A novel signaling pathway identified in auditory migraines

Rapid influx of cerebrospinal fluid (CSF) and protein solutes released during widespread cortical depression (ECD) in the brain activates neurons to trigger auditory migraines, according to a new study in mice. The findings identify a novel nonsynaptic signaling mechanism between the brain and the peripheral sensory system important for migraine. They also suggest potential drug targets for treating this painful disorder.

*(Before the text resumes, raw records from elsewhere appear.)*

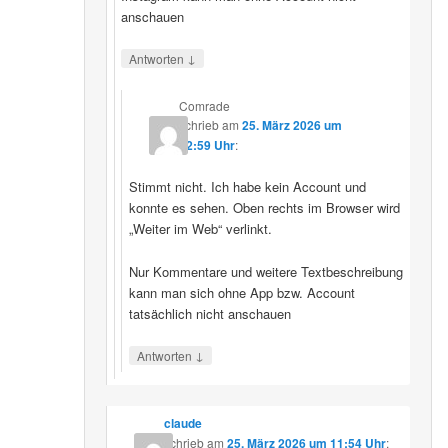
anschauen
↓
Antworten
Comrade
schrieb
am
25. März 2026 um
12:59 Uhr
:
Stimmt nicht. Ich habe kein Account und
konnte es sehen. Oben rechts im Browser wird
„Weiter im Web“ verlinkt.
Nur Kommentare und weitere Textbeschreibung
kann man sich ohne App bzw. Account
tatsächlich nicht anschauen
↓
Antworten
claude
schrieb
am
25. März 2026 um 11:54 Uhr
: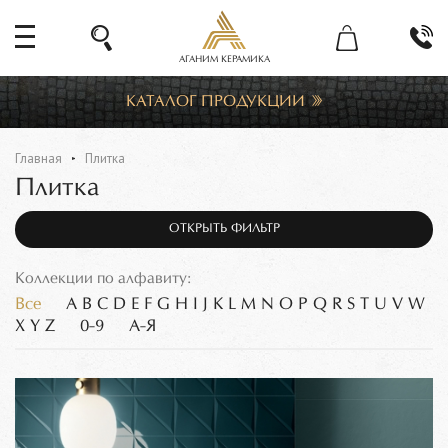
АГАНИМ КЕРАМИКА
КАТАЛОГ ПРОДУКЦИИ
Главная
Плитка
Плитка
ОТКРЫТЬ ФИЛЬТР
Коллекции по алфавиту:
Все
A
B
C
D
E
F
G
H
I
J
K
L
M
N
O
P
Q
R
S
T
U
V
W
X
Y
Z
0-9
А-Я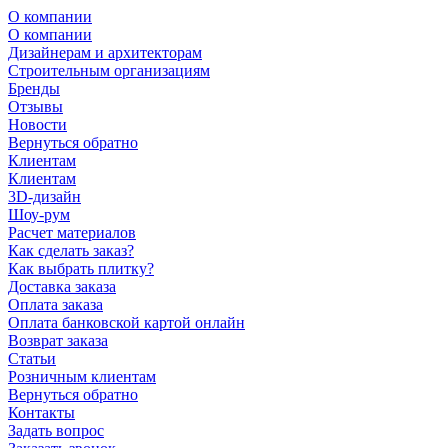
О компании
О компании
Дизайнерам и архитекторам
Строительным организациям
Бренды
Отзывы
Новости
Вернуться обратно
Клиентам
Клиентам
3D-дизайн
Шоу-рум
Расчет материалов
Как сделать заказ?
Как выбрать плитку?
Доставка заказа
Оплата заказа
Оплата банковской картой онлайн
Возврат заказа
Статьи
Розничным клиентам
Вернуться обратно
Контакты
Задать вопрос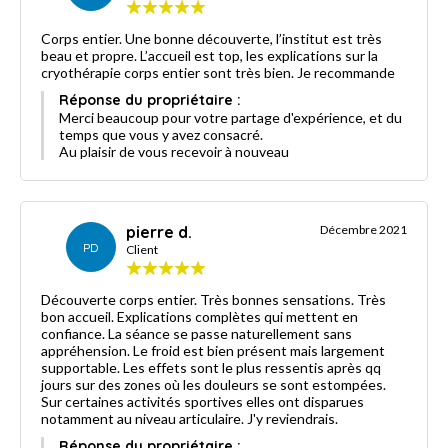
Corps entier. Une bonne découverte, l’institut est très
beau et propre. L’accueil est top, les explications sur la
cryothérapie corps entier sont très bien. Je recommande
Réponse du propriétaire :
Merci beaucoup pour votre partage d'expérience, et du
temps que vous y avez consacré.
Au plaisir de vous recevoir à nouveau
pierre d.
Décembre 2021
PD
Client
Découverte corps entier. Très bonnes sensations. Très
bon accueil. Explications complètes qui mettent en
confiance. La séance se passe naturellement sans
appréhension. Le froid est bien présent mais largement
supportable. Les effets sont le plus ressentis après qq
jours sur des zones où les douleurs se sont estompées.
Sur certaines activités sportives elles ont disparues
notamment au niveau articulaire. J'y reviendrais.
Réponse du propriétaire :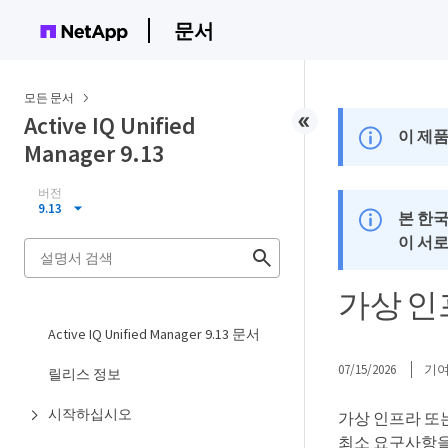
문서
모든 문서
Active IQ Unified
이 제품
Manager 9.13
버전
9.13
본 한
이 서
가상 인
Active IQ Unified Manager 9.13 문서
07/15/2026
기
릴리스 정보
시작하십시오
가상 인프라 또는 
최소 요구사항을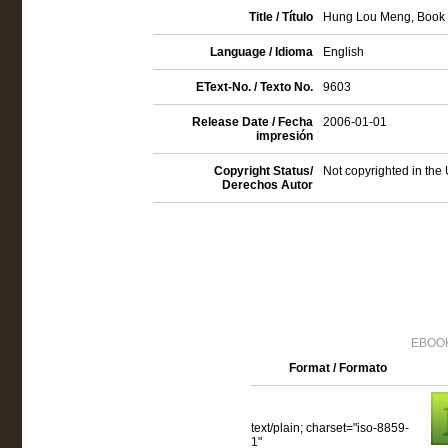
Title / Título
Hung Lou Meng, Book I
Language / Idioma
English
EText-No. / Texto No.
9603
Release Date / Fecha
2006-01-01
impresión
Copyright Status/
Not copyrighted in the
Derechos Autor
EBOOK
Format / Formato
text/plain; charset="iso-8859-
1"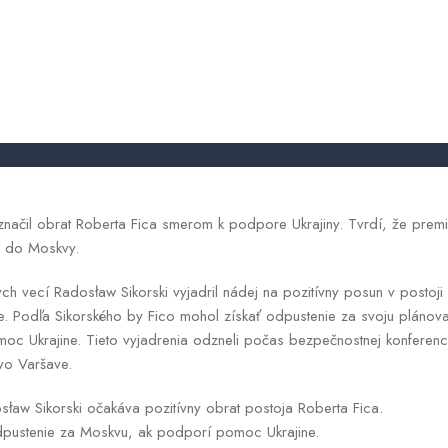
 u Fica. Odpustenie za Moskvu p
Ukrajine
obchodnyregister
2026.05.06.
značil obrat Roberta Fica smerom k podpore Ukrajiny. Tvrdí, že premi
stu do Moskvy.
ých vecí Radosław Sikorski vyjadril nádej na pozitívny posun v postoj
ne. Podľa Sikorského by Fico mohol získať odpustenie za svoju plánov
oc Ukrajine. Tieto vyjadrenia odzneli počas bezpečnostnej konferen
 vo Varšave.
osław Sikorski očakáva pozitívny obrat postoja Roberta Fica.
dpustenie za Moskvu, ak podporí pomoc Ukrajine.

Migraine with aura, or auditory migraine, is a distinct headache disorder that may include sensory disturbances, such as hearing or vision-related symptoms that precede the onset of head pain. During the aura phase, CSD waves are thought to be spontaneously triggered in the cerebral cortex or cerebellum, which, in turn, lead to activation of pain receptors (nociceptors) in the peripheral nervous system (PNS). Previous research has suggested that CSD events release small molecules through the CSF that activate sensory nerve endings in the external tissues of the CNS (central nervous system), “outside” the blood-brain barrier. These nerve endings are not exposed to the CSF. How pathological CSD events in the cortex trigger activation of peripheral nociceptors outside the brain remains poorly understood. Using a combination of proteomic, histological, imaging, and functional approaches in a mouse model of classical migraine, Martin Rasmussen and colleagues identified a signaling pathway between the CNS and the PNS at the level of the trigeminal ganglion. Unlike more distal parts of the CNS, the proximal area of ​​the trigeminal ganglion does not have a tight nerve barrier, allowing CSF and signaling molecules released during CSD events to enter and interact with trigeminal cells.

Rasmussen et al. The authors found that CSD altered 11% of the CSF proteome, with upregulation of proteins that directly activate trigeminal ganglion receptors, including calcitonin gene-related peptide (CGRP). “While this work provides some of the strongest evidence to date on the role of the glymphatic system in migraine, much remains to be learned about the fundamental role that fluid and solute transport plays in neurobiological processes, suggesting that the journey toward understanding the role of glymphatic function and dysfunction in a broad range of neurological and psychiatric disorders is only just beginning,” write Andrew Russo and Jeffery Iliff in a companion Perspective article.